*** Input data ***

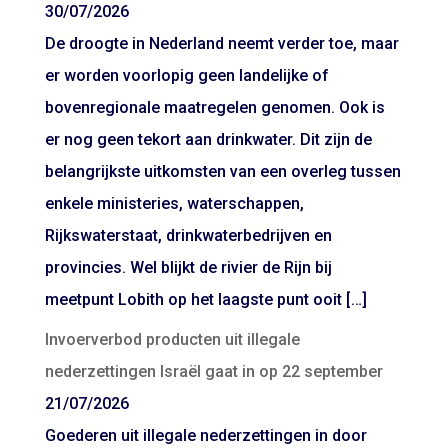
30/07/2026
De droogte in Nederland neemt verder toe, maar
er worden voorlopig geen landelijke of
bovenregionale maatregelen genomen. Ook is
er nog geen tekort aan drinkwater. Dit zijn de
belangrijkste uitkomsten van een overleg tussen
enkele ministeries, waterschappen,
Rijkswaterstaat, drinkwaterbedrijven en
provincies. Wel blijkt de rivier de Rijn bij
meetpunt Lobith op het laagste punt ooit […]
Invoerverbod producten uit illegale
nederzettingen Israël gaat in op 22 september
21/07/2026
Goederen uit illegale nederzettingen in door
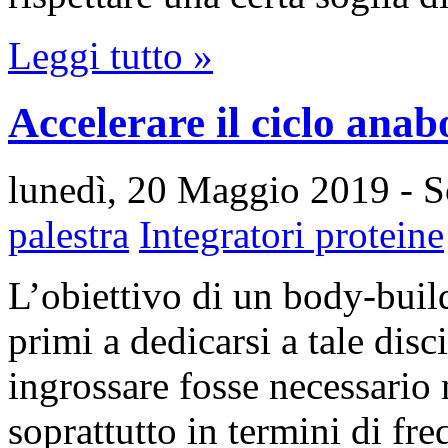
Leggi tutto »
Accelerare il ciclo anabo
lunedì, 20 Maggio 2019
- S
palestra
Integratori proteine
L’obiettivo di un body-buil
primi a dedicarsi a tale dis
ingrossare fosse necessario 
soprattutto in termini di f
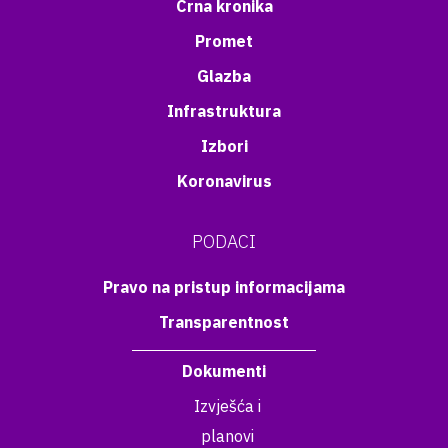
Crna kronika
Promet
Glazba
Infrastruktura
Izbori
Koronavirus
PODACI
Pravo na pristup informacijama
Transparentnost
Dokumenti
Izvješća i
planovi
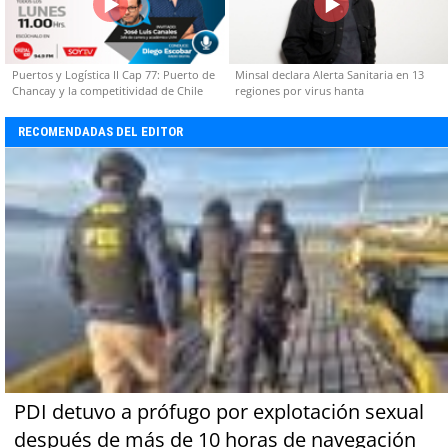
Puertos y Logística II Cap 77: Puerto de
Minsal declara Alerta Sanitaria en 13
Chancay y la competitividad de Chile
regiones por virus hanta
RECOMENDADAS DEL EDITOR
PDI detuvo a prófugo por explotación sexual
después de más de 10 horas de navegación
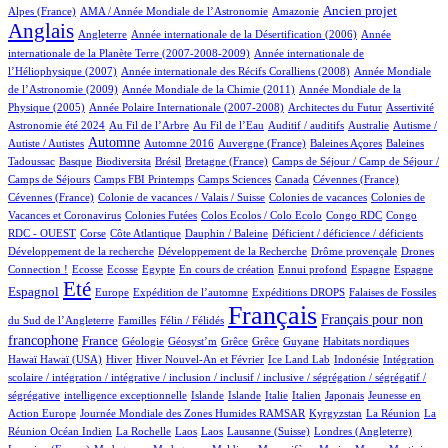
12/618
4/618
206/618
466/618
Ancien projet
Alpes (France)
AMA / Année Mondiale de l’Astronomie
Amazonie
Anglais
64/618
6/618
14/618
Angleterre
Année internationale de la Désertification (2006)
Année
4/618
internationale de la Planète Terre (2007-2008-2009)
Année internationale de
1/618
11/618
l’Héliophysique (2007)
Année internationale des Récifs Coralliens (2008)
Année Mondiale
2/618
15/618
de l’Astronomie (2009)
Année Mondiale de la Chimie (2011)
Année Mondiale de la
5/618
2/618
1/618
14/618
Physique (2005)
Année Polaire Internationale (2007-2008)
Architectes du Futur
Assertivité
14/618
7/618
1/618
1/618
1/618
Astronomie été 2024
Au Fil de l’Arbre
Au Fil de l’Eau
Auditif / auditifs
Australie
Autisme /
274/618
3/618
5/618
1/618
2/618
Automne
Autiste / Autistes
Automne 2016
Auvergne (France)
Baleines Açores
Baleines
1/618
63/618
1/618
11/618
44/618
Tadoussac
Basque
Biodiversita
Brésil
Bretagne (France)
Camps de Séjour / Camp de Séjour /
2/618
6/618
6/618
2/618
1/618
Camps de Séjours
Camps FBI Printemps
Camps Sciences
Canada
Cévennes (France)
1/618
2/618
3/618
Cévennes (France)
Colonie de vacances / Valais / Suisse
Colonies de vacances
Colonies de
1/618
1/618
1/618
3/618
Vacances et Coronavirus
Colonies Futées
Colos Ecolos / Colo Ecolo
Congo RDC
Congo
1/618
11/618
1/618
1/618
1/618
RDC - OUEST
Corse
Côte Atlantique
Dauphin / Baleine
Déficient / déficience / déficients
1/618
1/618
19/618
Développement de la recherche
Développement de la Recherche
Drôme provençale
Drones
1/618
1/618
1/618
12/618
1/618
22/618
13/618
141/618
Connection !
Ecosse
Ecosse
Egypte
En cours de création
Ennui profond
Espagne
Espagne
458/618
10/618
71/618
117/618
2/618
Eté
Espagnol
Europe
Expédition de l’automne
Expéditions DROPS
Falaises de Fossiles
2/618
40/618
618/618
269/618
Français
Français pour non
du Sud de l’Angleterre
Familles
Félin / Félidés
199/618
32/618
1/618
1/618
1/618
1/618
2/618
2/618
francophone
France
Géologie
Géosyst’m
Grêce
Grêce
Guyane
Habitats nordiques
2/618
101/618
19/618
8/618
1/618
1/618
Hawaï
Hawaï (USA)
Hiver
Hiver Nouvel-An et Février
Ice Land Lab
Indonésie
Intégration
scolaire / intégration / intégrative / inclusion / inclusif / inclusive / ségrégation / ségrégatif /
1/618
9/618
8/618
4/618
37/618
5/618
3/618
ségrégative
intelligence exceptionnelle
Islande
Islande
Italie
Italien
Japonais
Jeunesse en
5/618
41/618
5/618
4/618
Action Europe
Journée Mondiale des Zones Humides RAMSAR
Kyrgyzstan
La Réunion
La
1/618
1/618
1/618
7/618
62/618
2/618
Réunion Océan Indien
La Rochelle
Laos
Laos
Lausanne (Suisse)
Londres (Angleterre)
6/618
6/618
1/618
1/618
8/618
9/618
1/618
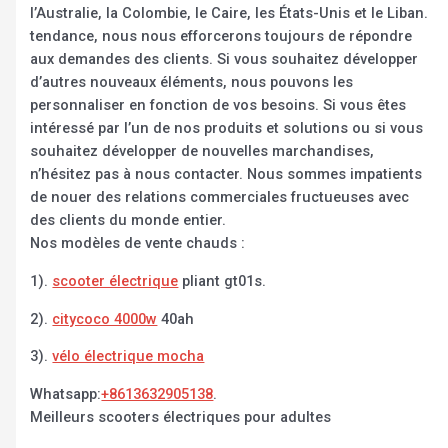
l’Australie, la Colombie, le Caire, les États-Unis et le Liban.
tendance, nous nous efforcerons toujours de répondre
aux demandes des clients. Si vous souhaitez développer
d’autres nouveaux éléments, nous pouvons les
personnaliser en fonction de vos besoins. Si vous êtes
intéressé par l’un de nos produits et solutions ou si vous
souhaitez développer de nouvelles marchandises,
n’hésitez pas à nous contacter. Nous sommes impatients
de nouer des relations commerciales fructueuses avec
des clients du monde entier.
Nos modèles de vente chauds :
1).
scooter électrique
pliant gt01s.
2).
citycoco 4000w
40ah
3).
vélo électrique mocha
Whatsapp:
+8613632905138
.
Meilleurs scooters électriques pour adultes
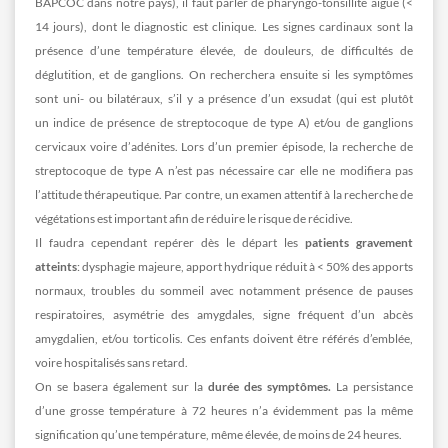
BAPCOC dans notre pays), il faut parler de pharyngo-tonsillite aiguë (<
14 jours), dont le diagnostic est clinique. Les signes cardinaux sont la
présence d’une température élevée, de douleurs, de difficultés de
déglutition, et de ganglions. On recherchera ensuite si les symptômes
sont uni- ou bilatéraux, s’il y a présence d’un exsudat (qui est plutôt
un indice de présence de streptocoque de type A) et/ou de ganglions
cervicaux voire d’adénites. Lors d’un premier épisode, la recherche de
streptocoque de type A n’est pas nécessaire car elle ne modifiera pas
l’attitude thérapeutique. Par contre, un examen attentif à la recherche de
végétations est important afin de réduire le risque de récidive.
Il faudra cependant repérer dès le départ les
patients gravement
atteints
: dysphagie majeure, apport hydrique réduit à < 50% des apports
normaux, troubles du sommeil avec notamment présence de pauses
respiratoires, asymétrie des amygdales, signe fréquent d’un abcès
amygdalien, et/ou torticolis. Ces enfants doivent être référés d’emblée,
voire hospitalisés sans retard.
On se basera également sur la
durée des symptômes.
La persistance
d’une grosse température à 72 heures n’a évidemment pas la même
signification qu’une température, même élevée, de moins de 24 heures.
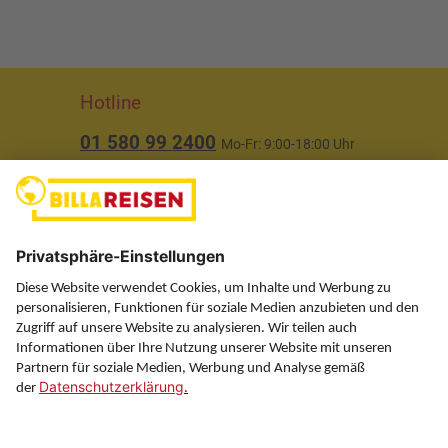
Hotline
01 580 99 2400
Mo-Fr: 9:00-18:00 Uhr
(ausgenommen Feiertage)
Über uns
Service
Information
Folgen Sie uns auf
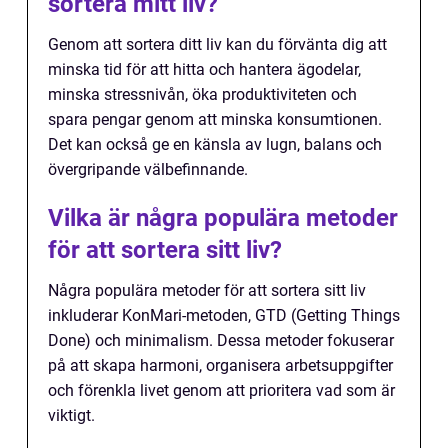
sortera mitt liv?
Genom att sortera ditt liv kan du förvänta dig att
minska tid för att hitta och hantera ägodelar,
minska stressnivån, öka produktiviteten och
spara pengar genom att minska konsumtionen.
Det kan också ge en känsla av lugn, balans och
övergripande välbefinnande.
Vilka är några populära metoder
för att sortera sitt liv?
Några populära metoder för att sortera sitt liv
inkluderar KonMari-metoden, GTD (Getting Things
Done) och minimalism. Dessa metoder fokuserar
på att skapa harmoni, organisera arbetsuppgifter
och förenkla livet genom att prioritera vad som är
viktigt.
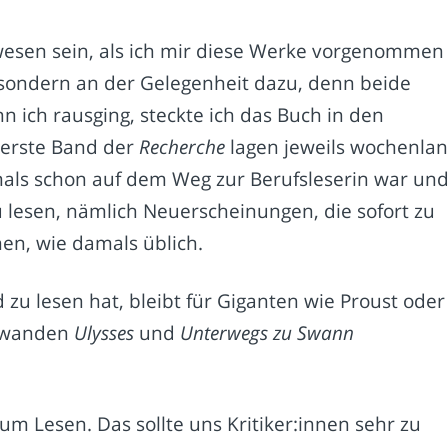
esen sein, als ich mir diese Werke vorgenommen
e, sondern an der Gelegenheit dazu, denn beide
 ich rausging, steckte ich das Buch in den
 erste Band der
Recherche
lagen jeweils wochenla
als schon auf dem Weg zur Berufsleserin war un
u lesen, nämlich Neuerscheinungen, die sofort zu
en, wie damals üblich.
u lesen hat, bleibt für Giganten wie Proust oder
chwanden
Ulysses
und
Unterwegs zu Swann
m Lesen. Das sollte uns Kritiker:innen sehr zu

*** End of Input data ***

**Brief:** The records above should be returned exactly; no image belongs in the copy.

**Response to the exercise:**
30/07/2026
De droogte in Nederland neemt verder toe, maar
er worden voorlopig geen landelijke of
bovenregionale maatregelen genomen. Ook is
er nog geen tekort aan drinkwater. Dit zijn de
belangrijkste uitkomsten van een overleg tussen
enkele ministeries, waterschappen,
Rijkswaterstaat, drinkwaterbedrijven en
provincies. Wel blijkt de rivier de Rijn bij
meetpunt Lobith op het laagste punt ooit […]
Invoerverbod producten uit illegale
nederzettingen Israël gaat in op 22 september
21/07/2026
Goederen uit illegale nederzettingen in door
Leggi tutto »
Accelerare il ciclo anabo
lunedì, 20 Maggio 2019
- S
palestra
Integratori proteine
L’obiettivo di un body-buil
primi a dedicarsi a tale dis
ingrossare fosse necessario 
soprattutto in termini di f
Crna kronika
Promet
Glazba
Infrastruktura
Izbori
Koronavirus
PODACI
Pravo na pristup informacijama
Transparentnost
Dokumenti
Izvješća i
planovi
Puertos y Logística II Cap 77: Puerto de
Minsal declara Alerta Sanitaria en 13
Chancay y la competitividad de Chile
regiones por virus hanta
RECOMENDADAS DEL EDITOR
PDI detuvo a prófugo por explotación sexual
después de más de 10 horas de navegación
12/618
4/618
206/618
466/618
Ancien projet
Alpes (France)
AMA / Année Mondiale de l’Astronomie
Amazonie
Anglais
64/618
6/618
14/618
Angleterre
Année internationale de la Désertification (2006)
Année
4/618
internationale de la Planète Terre (2007-2008-2009)
Année internationale de
1/618
11/618
l’Héliophysique (2007)
Année internationale des Récifs Coralliens (2008)
Année Mondiale
2/618
15/618
de l’Astronomie (2009)
Année Mondiale de la Chimie (2011)
Année Mondiale de la
5/618
2/618
1/618
14/618
Physique (2005)
Année Polaire Internationale (2007-2008)
Architectes du Futur
Assertivité
14/618
7/618
1/618
1/618
1/618
Astronomie été 2024
Au Fil de l’Arbre
Au Fil de l’Eau
Auditif / auditifs
Australie
Autisme /
274/618
3/618
5/618
1/618
2/618
Automne
Autiste / Autistes
Automne 2016
Auvergne (France)
Baleines Açores
Baleines
1/618
63/618
1/618
11/618
44/618
Tadoussac
Basque
Biodiversita
Brésil
Bretagne (France)
Camps de Séjour / Camp de Séjour /
2/618
6/618
6/618
2/618
1/618
Camps de Séjours
Camps FBI Printemps
Camps Sciences
Canada
Cévennes (France)
1/618
2/618
3/618
Cévennes (France)
Colonie de vacances / Valais / Suisse
Colonies de vacances
Colonies de
1/618
1/618
1/618
3/618
Vacances et Coronavirus
Colonies Futées
Colos Ecolos / Colo Ecolo
Congo RDC
Congo
1/618
11/618
1/618
1/618
1/618
RDC - OUEST
Corse
Côte Atlantique
Dauphin / Baleine
Déficient / déficience / déficients
1/618
1/618
19/618
Développement de la recherche
Développement de la Recherche
Drôme provençale
Drones
1/618
1/618
1/618
12/618
1/618
22/618
13/618
141/618
Connection !
Ecosse
Ecosse
Egypte
En cours de création
Ennui profond
Espagne
Espagne
458/618
10/618
71/618
117/618
2/618
Eté
Espagnol
Europe
Expédition de l’automne
Expéditions DROPS
Falaises de Fossiles
2/618
40/618
618/618
269/618
Français
Français pour non
du Sud de l’Angleterre
Familles
Félin / Félidés
199/618
32/618
1/618
1/618
1/618
1/618
2/618
2/618
francophone
France
Géologie
Géosyst’m
Grêce
Grêce
Guyane
Habitats nordiques
2/618
101/618
19/618
8/618
1/618
1/618
Hawaï
Hawaï (USA)
Hiver
Hiver Nouvel-An et Février
Ice Land Lab
Indonésie
Intégration
scolaire / intégration / intégrative / inclusion / inclusif / inclusive / ségrégation / ségrégatif /
1/618
9/618
8/618
4/618
37/618
5/618
3/618
ségrégative
intelligence exceptionnelle
Islande
Islande
Italie
Italien
Japonais
Jeunesse en
5/618
41/618
5/618
4/618
Action Europe
Journée Mondiale des Zones Humides RAMSAR
Kyrgyzstan
La Réunion
La
1/618
1/618
1/618
7/618
62/618
2/618
Réunion Océan Indien
La Rochelle
Laos
Laos
Lausanne (Suisse)
Londres (Angleterre)
6/618
6/618
1/618
1/618
8/618
9/618
1/618
l’Australie, la Colombie, le Caire, les États-Unis et le Liban.
tendance, nous nous efforcerons toujours de répondre
aux demandes des clients. Si vous souhaitez développer
d’autres nouveaux éléments, nous pouvons les
personnaliser en fonction de vos besoins. Si vous êtes
intéressé par l’un de nos produits et solutions ou si vous
souhaitez développer de nouvelles marchandises,
n’hésitez pas à nous contacter. Nous sommes impatients
de nouer des relations commerciales fructueuses avec
des clients du monde entier.
Nos modèles de vente chauds :
1).
scooter électrique
pliant gt01s.
2).
citycoco 4000w
40ah
3).
vélo électrique mocha
Whatsapp:
+8613632905138
.
Meilleurs scooters électriques pour adultes
BAPCOC dans notre pays), il faut parler de pharyngo-tonsillite aiguë (<
14 jours), dont le diagnostic est clinique. Les signes cardinaux sont la
présence d’une température élevée, de douleurs, de difficultés de
déglutition, et de ganglions. On recherchera ensuite si les symptômes
sont uni- ou bilatéraux, s’il y a présence d’un exsudat (qui est plutôt
un indice de présence de streptocoque de type A) et/ou de ganglions
cervicaux voire d’adénites. Lors d’un premier épisode, la recherche de
streptocoque de type A n’est pas nécessaire car elle ne modifiera pas
l’attitude thérapeutique. Par contre, un examen attentif à la recherche de
végétations est important afin de réduire le risque de récidive.
Il faudra cependant repérer dès le départ les
patients gravement
atteints
: dysphagie majeure, apport hydrique réduit à < 50% des apports
normaux, troubles du sommeil avec notamment présence de pauses
respiratoires, asymétrie des amygdales, signe fréquent d’un abcès
amygdalien, et/ou torticolis. Ces enfants doivent être référés d’emblée,
voire hospitalisés sans retard.
On se basera également sur la
durée des symptômes.
La persistance
d’une grosse température à 72 heures n’a évidemment pas la même
signification qu’une température, même élevée, de moins de 24 heures.
Hotline
01 580 99 2400
Mo-Fr: 9:00-18:00 Uhr
(ausgenommen Feiertage)
Über uns
Service
Information
Folgen Sie uns auf
sortera mitt liv?
Genom att sortera ditt liv kan du förvänta dig att
minska tid för att hitta och hantera ägodelar,
minska stressnivån, öka produktiviteten och
spara pengar genom att minska konsumtionen.
Det kan också ge en känsla av lugn, balans och
övergripande välbefinnande.
Vilka är några populära metoder
för att sortera sitt liv?
Några populära metoder för att sortera sitt liv
inkluderar KonMari-metoden, GTD (Getting Things
Done) och minimalism. Dessa metoder fokuserar
på att skapa harmoni, organisera arbetsuppgifter
och förenkla livet genom att prioritera vad som är
viktigt.
esen sein, als ich mir diese Werke vorgenommen
e, sondern an der Gelegenheit dazu, denn beide
 ich rausging, steckte ich das Buch in den
 erste Band der
Recherche
lagen jeweils wochenla
als schon auf dem Weg zur Berufsleserin war un
u lesen, nämlich Neuerscheinungen, die sofort zu
en, wie damals üblich.
u lesen hat, bleibt für Giganten wie Proust oder
chwanden
Ulysses
und
Unterwegs zu Swann
m Lesen. Das sollte uns Kritiker:innen sehr zu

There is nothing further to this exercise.